L'histoire :
Gwenaëlle revient chez ses parents à Saint-Brieuc. Son père lui raconte l’histoire de l’usine « Joint Français », implantée en 1962 en Bretagne grâce à des aides publiques et municipales. A l’origine du Val d’Oise, elle souhaite trouver une main-d’œuvre bon marché et de la nouvelle accessibilité offerte par les grands projets routiers. Cette implantation, symbole du « mur des 400 km » qui séparait Paris des régions jugées périphériques, marque un tournant économique pour le territoire. Parmi les témoins de cette époque figure Eugénie, entrée à l’usine en 1962. Elle décrit des conditions de travail éprouvantes : longues semaines de 49 heures, cadences soutenues, interdiction de parler ou de bouger, exposition à des poussières et solvants toxiques. Les femmes, cantonnées aux tâches de contrôle, subissaient en outre des agressions de la part de leurs supérieurs hiérarchiques masculins. Beaucoup y ont laissé leur santé, même si une forte solidarité féminine leur a permis de tenir. En 1972, les salariés réclament une augmentation de 70 centimes de l’heure. Face au refus de la direction, la grève et l’occupation de l’usine s’organisent. Le patron fait appel à un escadron de 400 gendarmes et à des CRS pour réprimer le mouvement. Pourtant, la mobilisation s’élargit : agriculteurs, habitants, élus et même l’Église soutiennent les grévistes, tandis qu’une caisse de solidarité recueille des dons venus de toute la Bretagne et au-delà. La municipalité de Saint-Brieuc instaure la gratuité de la cantine pour les enfants des ouvriers. En avril, le patronat venu de Paris est là pour « négocier ». Faute d’écouter, les salariés les séquestrent. Cette lutte, inscrite dans l’élan contestataire de l’après-68, illustre la détermination d’un monde ouvrier en quête de reconnaissance et de meilleures conditions de vie. Mais une question demeure : les travailleurs obtiendront-ils leurs 70 centimes d’augmentation ?

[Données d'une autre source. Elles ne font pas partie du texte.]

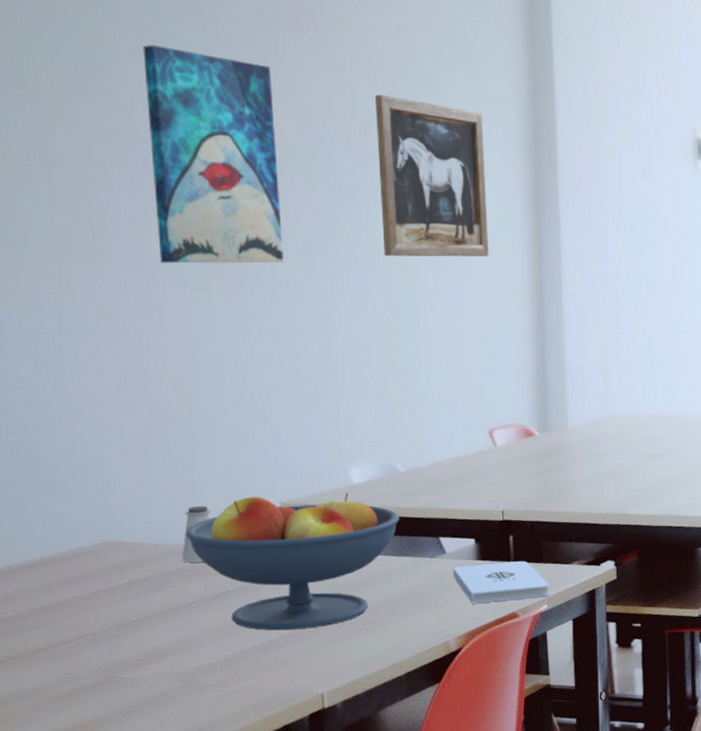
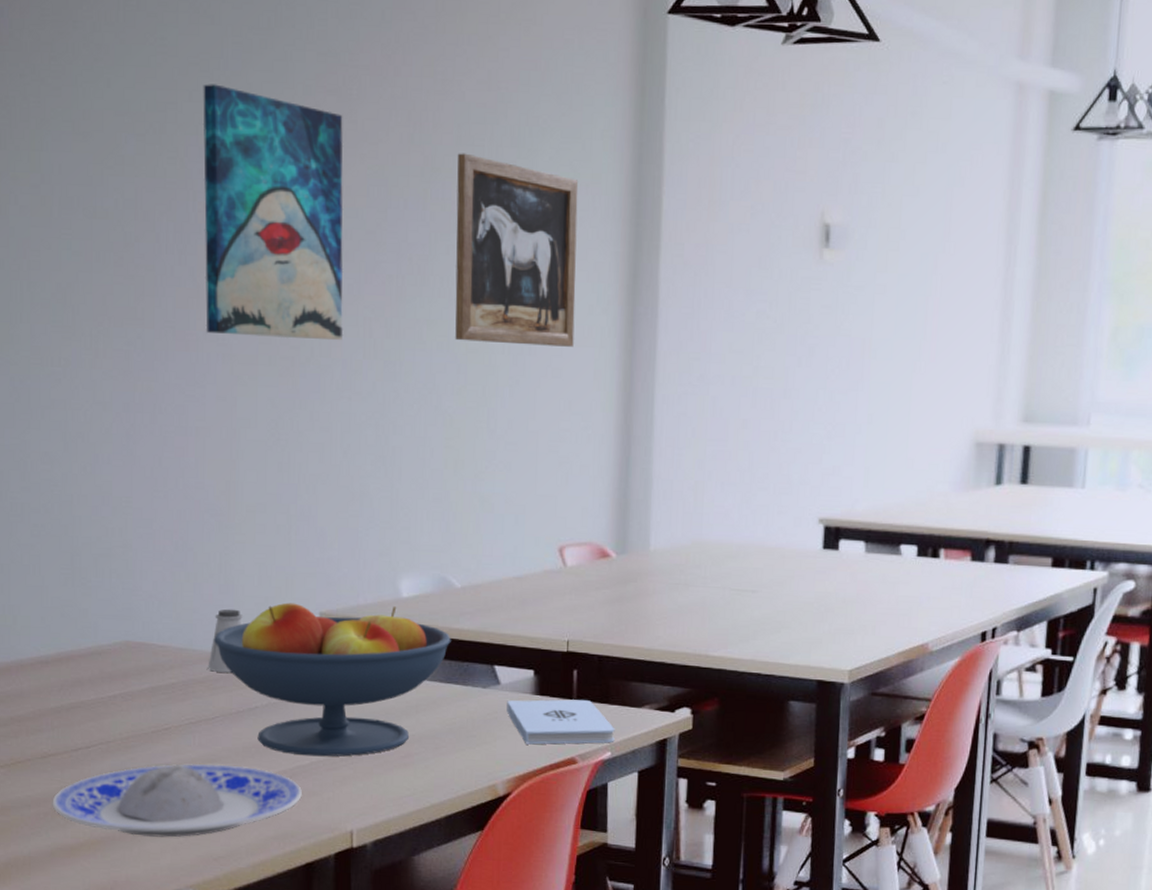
plate: none [45,644,276,715] -> present [52,764,303,837]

Ce qu'on en pense sur la planète BD :
L’autrice Gwénaëlle Régereau, enseignante de formation, s’attelle ici à l'exercice délicat de la BD documentaire. D’origine bretonne, elle met en image le conflit ouvrier qui a marqué sa région en 1972. Sensibilisée très tôt à la cause par son père, militant syndicaliste, elle puise à la fois dans ses racines, sa Bretagne natale, et dans l’histoire ouvrière qui l’a façonnée. Avec un crayonné simple et efficace, en noir et blanc, elle met en avant le propos plutôt que la forme. À travers la grande Histoire, elle interroge la petite : celle des ouvriers et ouvrières qui se sont battus pour obtenir des miettes. Elle montre aussi l’envers du décor : tous les moyens financiers et structurels déployés grâce à l’argent public pour accueillir l’usine n’ont pas suffi. Pire, cette délocalisation a servi de prétexte pour payer les ouvriers bretons, moins chers que leurs homologues du Val-d’Oise. Face à des travailleurs pacifiques réclamant justice, les dirigeants ont préféré appeler les forces de l’ordre plutôt que dialoguer. Gwénaëlle Régereau réussit le pari à être à la fois didactique et abordable. Cette bande dessinée éclaire autant sur les luttes ouvrières que sur la politique de décentralisation et les aménagements urbains destinés à attirer les entreprises. Elle rappelle que ces combats, censés appartenir à l’Histoire, trouvent encore aujourd’hui de troublants échos.